Spürbar kopflastiger, aber keineswegs spaßärmer kommt der 2,0 TDCI mit 132 kW / 180 PS um die Ecke. Sobald der Lader nach Luft schnappen kann, stehen 340 Nm bereit. Da es dafür aber 2.000 Umdrehungen braucht, ergibt sich eine winzige Anfahrschwäche. Aber er bleibt immerhin schon deshalb moderat im Ton, weil man in der Mondeo-Zelle recht abgeschirmt von Geräuschen weilt. Als Diesel identifizierbar bleibt der Zweiliter aber schon, was nicht unsympathisch ist.
Hybridantrieb ab 2015
Ab nächstem Jahr können die Interessenten für Fords Mittelkasse auch einen Hybriden wählen. Der ist mindestens 34.950 Euro teuer und bietet im Gegenzug 138 kW / 187 PS Systemleistung. Genau wie die ab Start verfügbaren Econetic-Varianten (ab 28.750 Euro) glänzt er mit weniger als 100 g CO2/km und erfüllt damit die Effizienz-Klasse A+. Glaubt man dem Geschäftsführer Marketing und Vertrieb, Wolfgang Kopplin, werden die Verkäufe des Benzin-Stromers allerdings nur zwei Prozent an der Gesamtpalette ausmachen, zumal er nur als viertürige Limousine erhältlich ist.
Eine kurze Runde mit dem Doppelherzler bescheinigt ihm zwar quirligen Vortrieb, aber auch das typische Muster der leistungsverzweigten Kraftübertragung: Bei kräftigem Gaseinsatz verharrt die Drehzahl oben, während es zügig auf Tempo geht – das mag der Europäer im Gegensatz zum Amerikaner für gewöhnlich nicht. Ganz schön zügeln muss man das Temperament aber, wenn es rein elektrisch vorangehen soll. Zwar verspricht das Werk bis zu 135 km/h ohne Verbrenner, aber das bleibt wohl Theorie. Potent genug wäre die rund 88 kW / 120 PS starke und 250 Nm übertragende Elektromaschine schon, doch der Akku ist mit 1,4 kWh einfach zu klein, als dass er nachhaltig Energie liefern könnte für ausgiebige Elektrofahrten.

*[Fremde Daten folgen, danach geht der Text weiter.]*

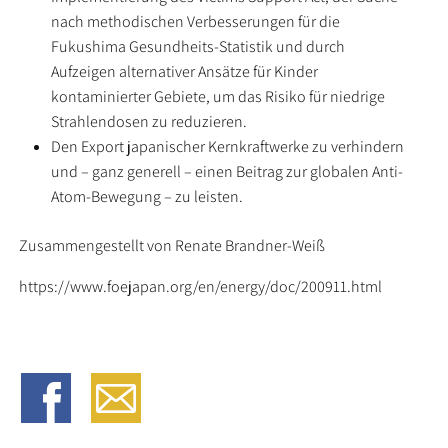
nach methodischen Verbesserungen für die
Fukushima Gesundheits-Statistik und durch
Aufzeigen alternativer Ansätze für Kinder
kontaminierter Gebiete, um das Risiko für niedrige
Strahlendosen zu reduzieren.
Den Export japanischer Kernkraftwerke zu verhindern
und – ganz generell – einen Beitrag zur globalen Anti-
Atom-Bewegung – zu leisten.
Zusammengestellt von Renate Brandner-Weiß
https://www.foejapan.org/en/energy/doc/200911.html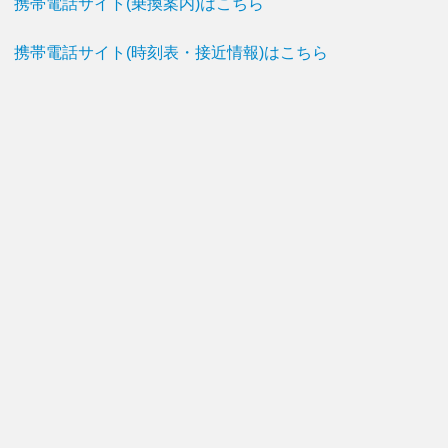
携帯電話サイト(乗換案内)はこちら
携帯電話サイト(時刻表・接近情報)はこちら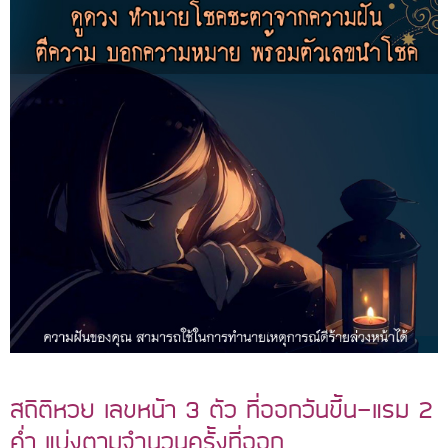
สถิติหวย เลขหน้า 3 ตัว ที่ออกวันขึ้น-แรม 2
ค่ำ แบ่งตามจำนวนครั้งที่ออก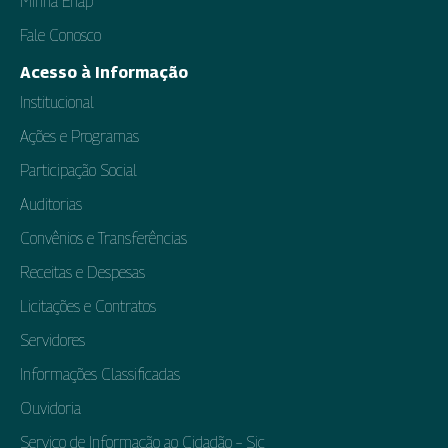
Minha Enap
Fale Conosco
Acesso à Informação
Institucional
Ações e Programas
Participação Social
Auditorias
Convênios e Transferências
Receitas e Despesas
Licitações e Contratos
Servidores
Informações Classificadas
Ouvidoria
Serviço de Informação ao Cidadão – Sic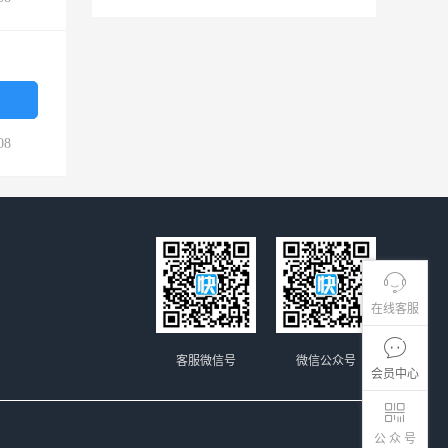
08
在线客服
客服微信号
微信公众号
会员中心
公 众 号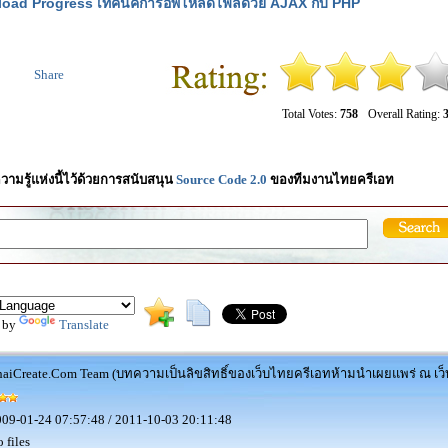
load Progress เทคนิคการอัพโหลดไฟล์ด้วย AJAX กับ PHP
Share
Total Votes:
758
Overall Rating:
3
วามรู้แห่งนี้ไว้ด้วยการสนับสนุน
Source Code 2.0
ของทีมงานไทยครีเอท
 by
Translate
aiCreate.Com Team (บทความเป็นลิขสิทธิ์ของเว็บไทยครีเอทห้ามนำเผยแพร่ ณ เว็บ
09-01-24 07:57:48 / 2011-10-03 20:11:48
 files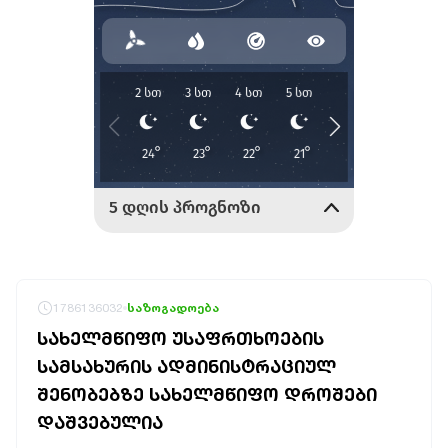
1786136032
საზოგადოება
ᲡᲐᲮᲔᲚᲛᲬᲘᲤᲝ ᲣᲡᲐᲤᲠᲗᲮᲝᲔᲑᲘᲡ
ᲡᲐᲛᲡᲐᲮᲣᲠᲘᲡ ᲐᲓᲛᲘᲜᲘᲡᲢᲠᲐᲪᲘᲣᲚ
ᲨᲔᲜᲝᲑᲔᲑᲖᲔ ᲡᲐᲮᲔᲚᲛᲬᲘᲤᲝ ᲓᲠᲝᲨᲔᲑᲘ
ᲓᲐᲨᲕᲔᲑᲣᲚᲘᲐ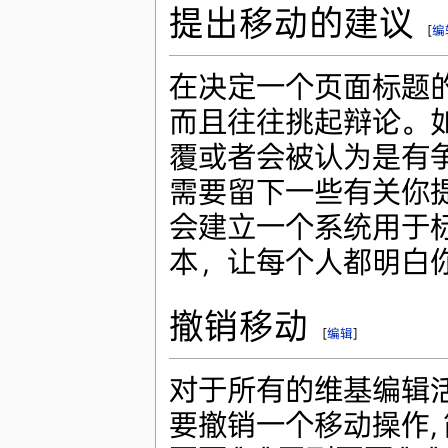
提出移动的建议
[
编
在决定一个页面标题
而且往往挑起辩论。
覆或者会被认为是有
需要留下一些有关你
会建立一个系统用于
本，让每个人都明白
撤销移动
[
编辑
]
对于所有的维基编辑活动
要撤销一个移动操作,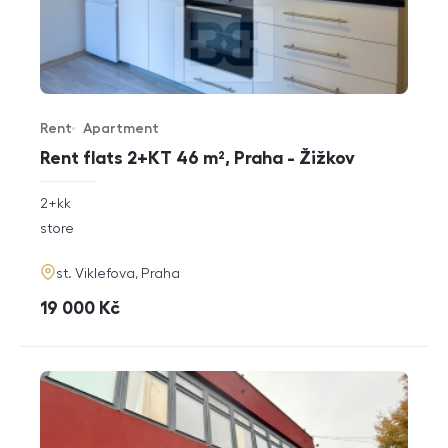
Rent
Apartment
Offer type
Property type
Rent flats 2+KT 46 m², Praha - Žižkov
rozměry
2+kk
disposition
funkce
store
adresa
st. Viklefova, Praha
cena
19 000
Kč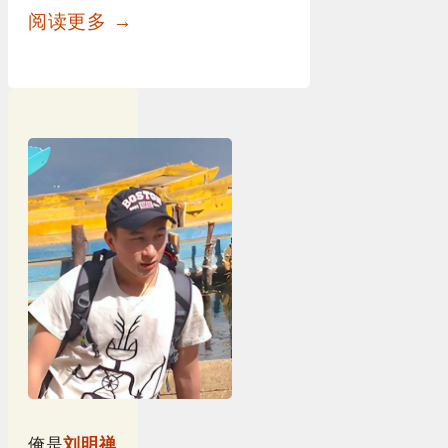
阅读更多 →
俺是
刘明禅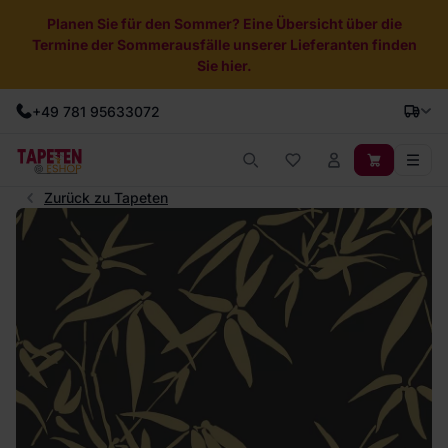
Planen Sie für den Sommer? Eine Übersicht über die
Termine der Sommerausfälle unserer Lieferanten finden
Sie hier.
+49 781 95633072
Zurück zu Tapeten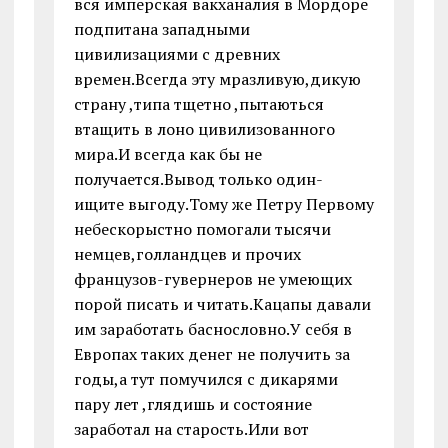
вся имперская вакханалия в Мордоре
подпитана западными
цивилизациями с древних
времен.Всегда эту мразливую,дикую
страну ,типа тщетно ,пытаються
втащить в лоно цивилизованного
мира.И всегда как бы не
получается.Вывод только один-
ищите выгоду.Тому же Петру Первому
небескорыстно помогали тысячи
немцев,голландцев и прочих
французов-гувернеров не умеющих
порой писать и читать.Кацапы давали
им заработать баснословно.У себя в
Европах таких денег не получить за
годы,а тут помучился с дикарями
пару лет ,глядишь и состояние
заработал на старость.Или вот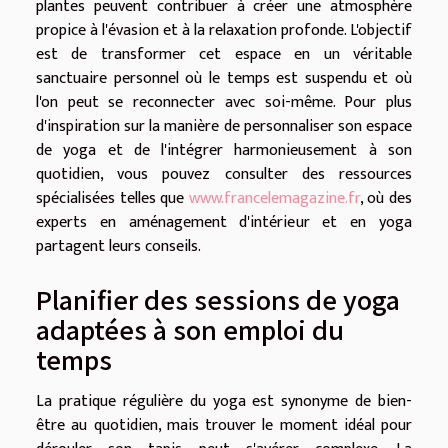
plantes peuvent contribuer à créer une atmosphère
propice à l'évasion et à la relaxation profonde. L'objectif
est de transformer cet espace en un véritable
sanctuaire personnel où le temps est suspendu et où
l'on peut se reconnecter avec soi-même. Pour plus
d'inspiration sur la manière de personnaliser son espace
de yoga et de l'intégrer harmonieusement à son
quotidien, vous pouvez consulter des ressources
spécialisées telles que
www.francelemagazine.fr
, où des
experts en aménagement d'intérieur et en yoga
partagent leurs conseils.
Planifier des sessions de yoga
adaptées à son emploi du
temps
La pratique régulière du yoga est synonyme de bien-
être au quotidien, mais trouver le moment idéal pour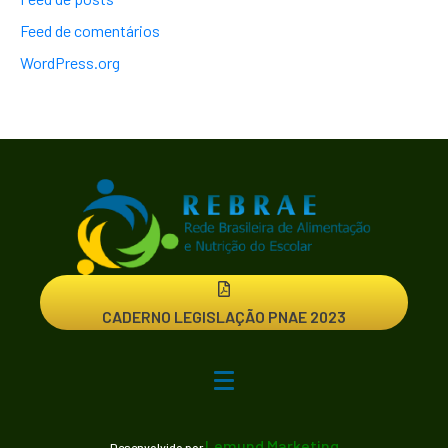
Feed de comentários
WordPress.org
CADERNO LEGISLAÇÃO PNAE 2023
Lemund Marketing
Desenvolvido por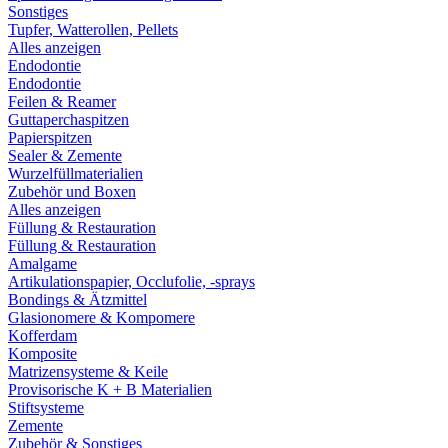
Sonstiges
Tupfer, Watterollen, Pellets
Alles anzeigen
Endodontie
Endodontie
Feilen & Reamer
Guttaperchaspitzen
Papierspitzen
Sealer & Zemente
Wurzelfüllmaterialien
Zubehör und Boxen
Alles anzeigen
Füllung & Restauration
Füllung & Restauration
Amalgame
Artikulationspapier, Occlufolie, -sprays
Bondings & Ätzmittel
Glasionomere & Kompomere
Kofferdam
Komposite
Matrizensysteme & Keile
Provisorische K + B Materialien
Stiftsysteme
Zemente
Zubehör & Sonstiges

Ganz auf modern macht der Mondeo mit seinem Enter- und Infotainment. Die Topvarianten zeigen mit großflächiger TFT-Fläche im Kombiinstrument, was Stand der Technik ist. Erfreulich, dass es gleich mehrere Infofelder gibt. So können beispielsweise die Bordcomputer-Werte und etwaige Zielführungspiktogramme der Navigation gleichzeitig dargestellt werden. Apropos Navigation: Analog zum gelifteten Focus gibt es ein komplett neues System mit intuitiv bedienbarem Touchscreen und schönem Kartenbild. Hinzu kommt eine Vielzahl an Funktionen, darunter auch die Möglichkeit, diverse Handy-Applikationen auf dem großen Monitor abzubilden und von dort aus zu steuern. Ab Mitte 2015 gesellt sich zu den ohnehin schon vielen Varianten eine Allradversion (in Verbindung mit den 110 kW / 150-PS- und 132 kW / 180-PS-Dieseln). Abgesehen davon wird es noch eine maximal luxuriöse Vignale-Ausführung geben. Hoffentlich mutet Ford seinen Kunden da nicht zu viel Qual der Wahl zu.